Валентин Распутин. Мне чудилась почему-то ласточка

Валентин Распутин

МНЕ ЧУДИЛАСЬ ПОЧЕМУ-ТО ЛАСТОЧКА

Цитируется по: День поэзии 1979. М., “Советский писатель”, 1979, 224 стр.

Старое, порядком истасканное, но не истинное ли оно — сравнение поэзии с чудом и тайной полёта над грешной землёй. Таким всегда, с самых ранних лет, когда я ещё не знал букв, было у меня ощущение от расходящегося и снова сходящегося, как взмахи крыльев, рифмованного слова. Уже первая строка возносила в небо, ритмика и энергия стиха придавали птице определённый образ и наделяли её заботой, радостью ли, с какой она устремлялась в полёт.

Буря мглою небо кроет,
Вихри снежные крутя;
То, как зверь, она завоет,
То заплачет, как дитя… —

и мне чудилась почему-то ласточка (то, что ласточки улетают на зиму в тёплые края, не имело значения), которая, изнемогая от усталости, летит встречь тому ветру к своему гнезду и, попеременно то подныривая под жестокие его порывы, то снова взмывая вверх, в конце концов благополучно добирается до тёплого и тихого своего пристанища и под слова: «Выпьем с горя: где же кружка? Сердцу будет веселей» , — накрывается крылом и утомлённо закрывает глаза.

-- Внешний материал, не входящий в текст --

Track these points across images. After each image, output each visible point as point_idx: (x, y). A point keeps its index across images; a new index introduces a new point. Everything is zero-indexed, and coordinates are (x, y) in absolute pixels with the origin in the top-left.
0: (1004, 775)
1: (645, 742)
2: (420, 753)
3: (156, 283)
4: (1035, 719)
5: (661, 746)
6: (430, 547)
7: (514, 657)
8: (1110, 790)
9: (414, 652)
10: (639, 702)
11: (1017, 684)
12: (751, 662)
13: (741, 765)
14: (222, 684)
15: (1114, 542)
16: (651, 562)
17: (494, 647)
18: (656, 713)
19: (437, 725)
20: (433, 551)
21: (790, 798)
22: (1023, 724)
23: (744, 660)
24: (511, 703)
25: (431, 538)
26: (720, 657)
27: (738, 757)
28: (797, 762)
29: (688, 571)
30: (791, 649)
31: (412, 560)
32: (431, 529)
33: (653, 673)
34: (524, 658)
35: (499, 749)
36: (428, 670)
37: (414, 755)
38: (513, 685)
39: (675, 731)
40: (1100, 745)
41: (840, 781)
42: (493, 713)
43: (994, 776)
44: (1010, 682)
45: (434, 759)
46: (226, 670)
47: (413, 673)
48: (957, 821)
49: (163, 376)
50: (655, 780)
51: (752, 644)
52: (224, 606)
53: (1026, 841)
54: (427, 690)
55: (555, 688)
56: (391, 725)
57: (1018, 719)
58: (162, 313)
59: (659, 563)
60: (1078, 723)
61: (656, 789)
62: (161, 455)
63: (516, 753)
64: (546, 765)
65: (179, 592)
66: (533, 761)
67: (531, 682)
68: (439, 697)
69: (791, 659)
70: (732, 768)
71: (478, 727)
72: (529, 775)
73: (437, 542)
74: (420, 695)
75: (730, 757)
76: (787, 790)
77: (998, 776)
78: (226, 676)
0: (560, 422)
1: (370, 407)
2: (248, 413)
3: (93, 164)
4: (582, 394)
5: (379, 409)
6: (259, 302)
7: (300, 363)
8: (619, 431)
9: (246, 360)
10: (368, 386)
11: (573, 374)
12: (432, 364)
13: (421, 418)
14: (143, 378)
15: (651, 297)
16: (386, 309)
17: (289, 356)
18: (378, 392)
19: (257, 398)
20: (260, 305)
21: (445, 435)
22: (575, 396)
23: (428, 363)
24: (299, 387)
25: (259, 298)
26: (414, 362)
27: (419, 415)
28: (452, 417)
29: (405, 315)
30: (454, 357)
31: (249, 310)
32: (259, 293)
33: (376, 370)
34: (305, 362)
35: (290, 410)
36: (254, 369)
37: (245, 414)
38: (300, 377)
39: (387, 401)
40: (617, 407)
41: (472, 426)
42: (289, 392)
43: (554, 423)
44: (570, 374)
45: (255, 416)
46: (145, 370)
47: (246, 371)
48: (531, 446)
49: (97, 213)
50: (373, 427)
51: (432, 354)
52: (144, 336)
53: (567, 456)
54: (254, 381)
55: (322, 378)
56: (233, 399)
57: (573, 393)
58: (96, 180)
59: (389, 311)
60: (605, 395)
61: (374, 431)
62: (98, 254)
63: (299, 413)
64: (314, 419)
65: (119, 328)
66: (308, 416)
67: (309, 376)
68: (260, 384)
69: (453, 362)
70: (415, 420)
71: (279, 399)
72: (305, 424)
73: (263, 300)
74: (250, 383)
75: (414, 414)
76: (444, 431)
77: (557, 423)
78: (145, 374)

Гораздо позже без всякого затверживания, одним прочтением я запомнил и не мог не запомнить известное фетовское:

Сияла ночь. Луной был полон сад. Лежали
Лучи у наших ног в гостиной без огней.
Рояль был весь раскрыт, и струны в нём дрожали,
Как и сердца у нас за песнию твоей.

Ты пела до зари, в слезах изнемогая,
Что ты одна — любовь, что нет любви иной,
И так хотелось жить, чтоб, звука не роняя,
Тебя любить, обнять и плакать над тобой.

И с тех пор много лет я пытаюсь рассмотреть незнакомую мне, высоко над головой парящую птицу, незвонко и внятно выводящую в счастливой истоме свою Песнь Песней. Но мне не дано разглядеть её: человеческие глаза для этого слишком слабы, а она не в состоянии опуститься ниже своего волшебного горизонта.

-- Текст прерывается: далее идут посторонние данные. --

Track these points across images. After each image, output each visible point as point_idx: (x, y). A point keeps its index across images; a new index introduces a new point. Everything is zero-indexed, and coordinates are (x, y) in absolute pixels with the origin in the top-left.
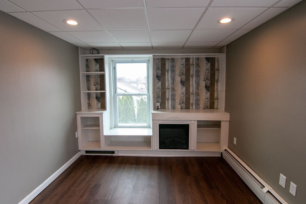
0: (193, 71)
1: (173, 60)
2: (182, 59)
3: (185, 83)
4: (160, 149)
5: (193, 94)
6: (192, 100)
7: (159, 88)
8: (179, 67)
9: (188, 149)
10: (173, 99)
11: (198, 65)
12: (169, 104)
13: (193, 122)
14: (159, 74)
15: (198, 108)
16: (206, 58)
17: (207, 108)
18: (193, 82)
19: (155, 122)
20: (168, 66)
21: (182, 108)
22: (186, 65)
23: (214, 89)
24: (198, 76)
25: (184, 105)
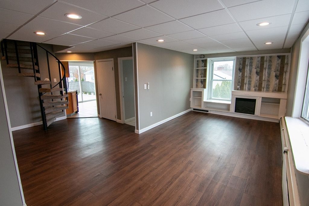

Не зря издавна существует этот образ — «крылья поэзии», означающий, очевидно, лёгкость, звучность, выразительное богатство и ёмкость стихотворного слова.

Но поэзия меняется и, как мне кажется, в последнее время тяжелеет. Если у нынешней поэзии есть крылья, то они чаще всего металлические, на которых способно доставлять грузы на наши великие стройки, высекать жар путевых впечатлений ( «нынче здесь, завтра там» ) и вливать свой ритмический гуд в общее могучее гудение прогресса. И когда вспоминает поэзия, что к зачем она есть, она уже не в силах вернуть себе животворное, богом данное сердце вместо вставленного «пламенного мотора» — и её мучительные, чаще всего безуспешные попытки в этом смысле хорошо заметны.

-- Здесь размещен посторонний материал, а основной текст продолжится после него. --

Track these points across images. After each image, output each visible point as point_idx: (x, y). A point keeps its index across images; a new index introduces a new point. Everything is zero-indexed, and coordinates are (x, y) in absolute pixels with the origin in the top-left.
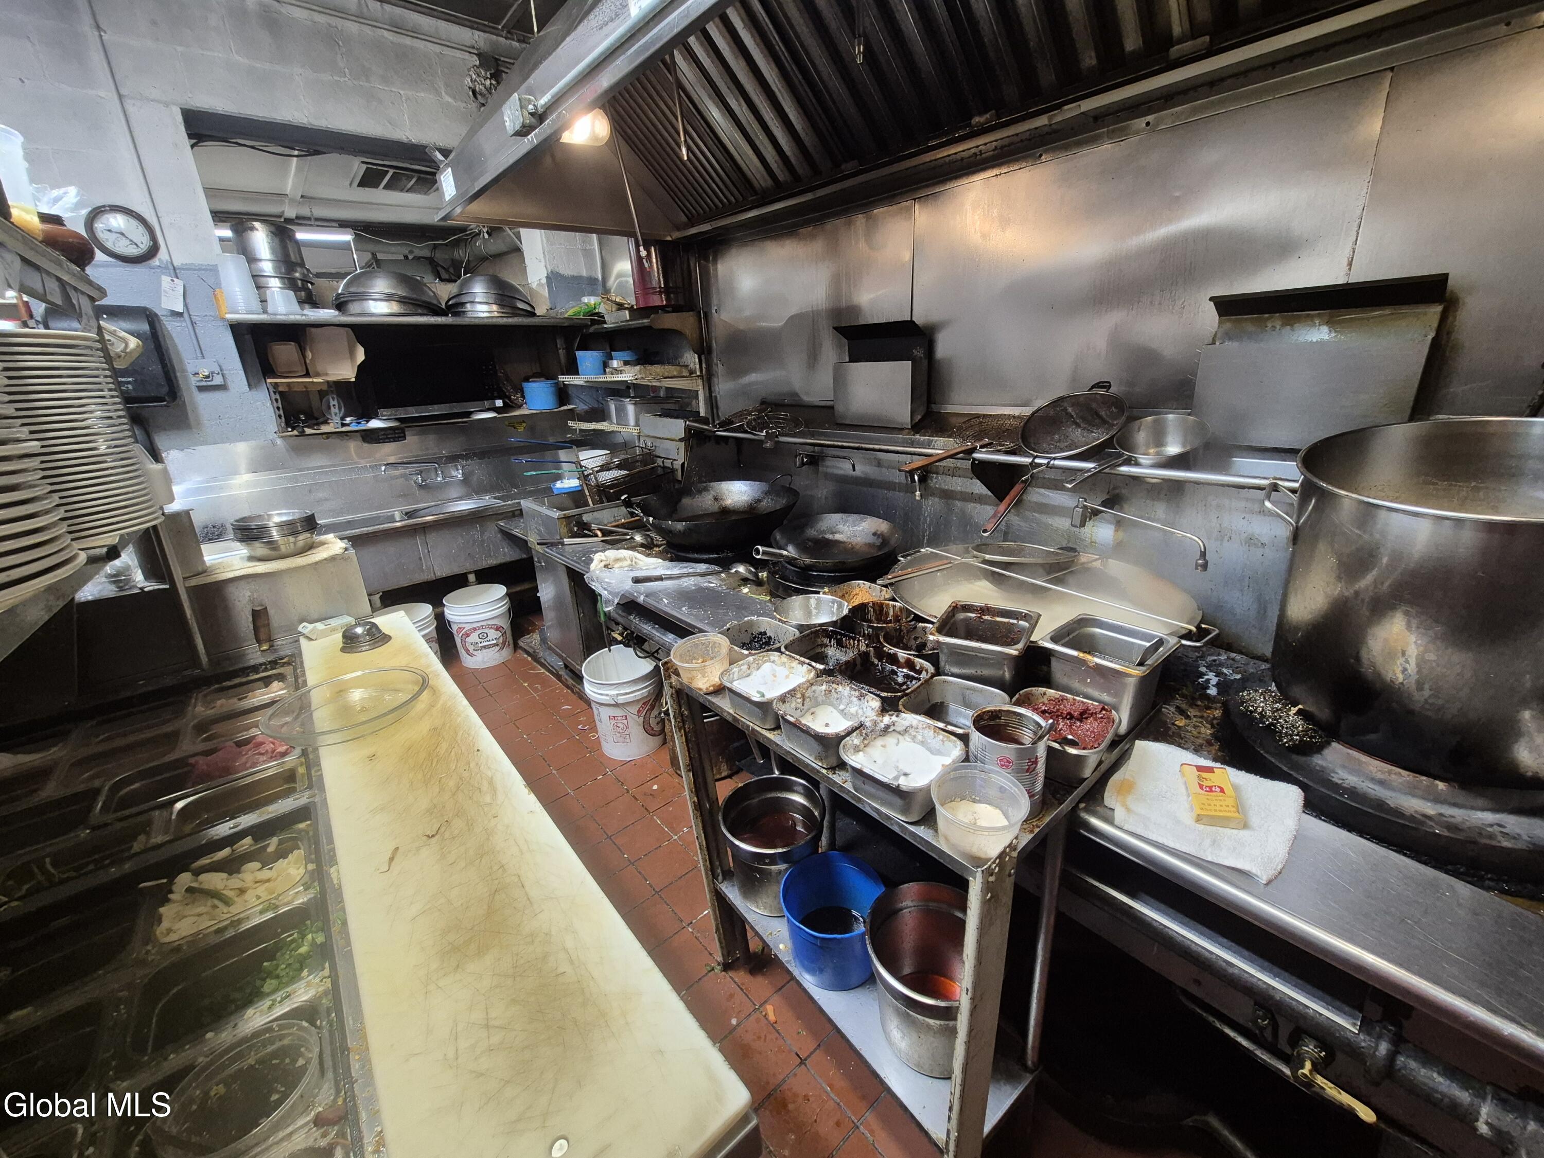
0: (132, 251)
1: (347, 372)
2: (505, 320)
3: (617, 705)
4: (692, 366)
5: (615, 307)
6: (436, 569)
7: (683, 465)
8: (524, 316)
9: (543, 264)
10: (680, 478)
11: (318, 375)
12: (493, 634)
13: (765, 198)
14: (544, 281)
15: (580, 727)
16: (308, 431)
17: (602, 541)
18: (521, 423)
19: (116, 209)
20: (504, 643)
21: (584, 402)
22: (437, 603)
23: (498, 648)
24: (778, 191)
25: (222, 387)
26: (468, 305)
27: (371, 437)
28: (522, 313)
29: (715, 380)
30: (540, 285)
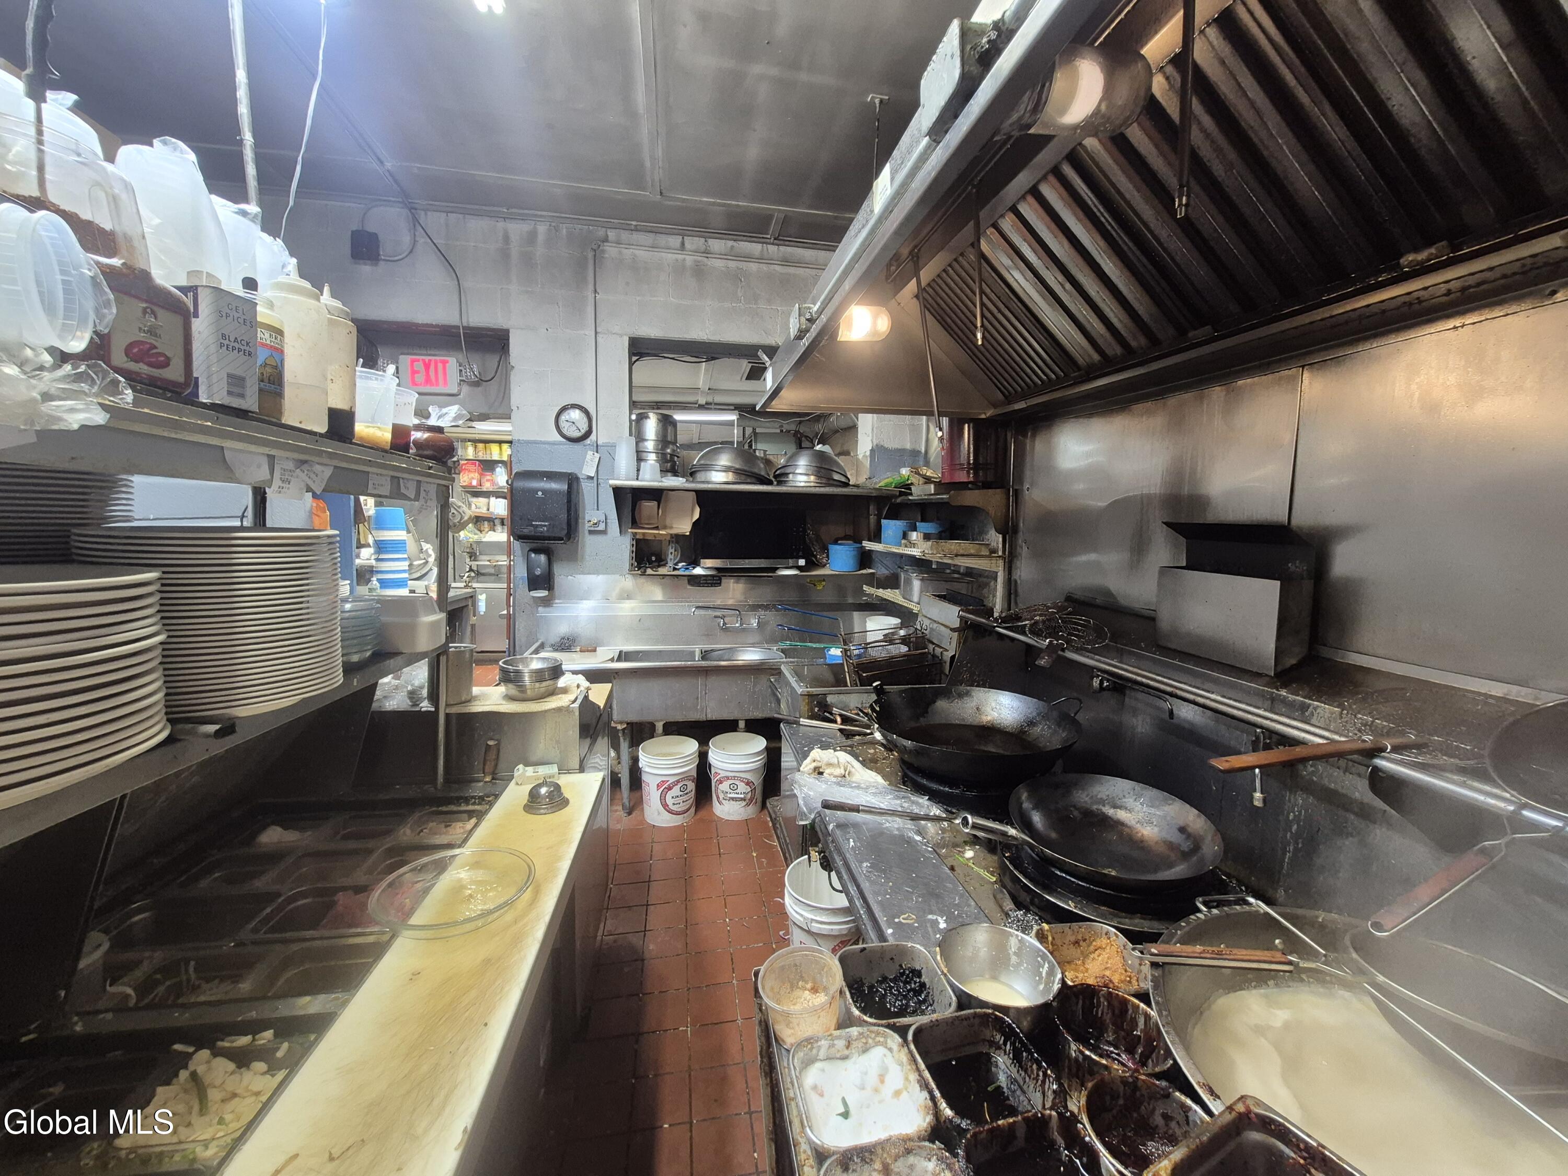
0: (577, 434)
1: (684, 527)
2: (817, 489)
3: (809, 932)
4: (994, 544)
5: (922, 480)
6: (709, 710)
7: (953, 657)
8: (840, 486)
9: (870, 438)
10: (947, 671)
11: (665, 528)
12: (743, 788)
13: (1091, 373)
14: (868, 453)
15: (781, 933)
16: (649, 571)
17: (840, 730)
18: (821, 581)
19: (574, 406)
20: (751, 800)
21: (887, 568)
22: (704, 742)
23: (744, 803)
24: (1108, 365)
25: (604, 532)
26: (791, 476)
27: (695, 581)
28: (835, 483)
29: (1018, 563)
30: (865, 456)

Но это, разумеется, не вся поэзия. Это основное течение, правило, из которого не может не быть исключений. Литературу же двигали вперед всегда именно исключения. Хотя — если говорить про общую направленность — похоже, что литература давно уже, пускай п с остановками, с внушающими порой надежду дальними обходами, спускается тем не менее со своих высот вниз, и пики Пушкина, Фета, Тютчева и Блока в поэзии, как и пики Гоголя, Достоевского и Толстого в прозе, никогда не будут взяты.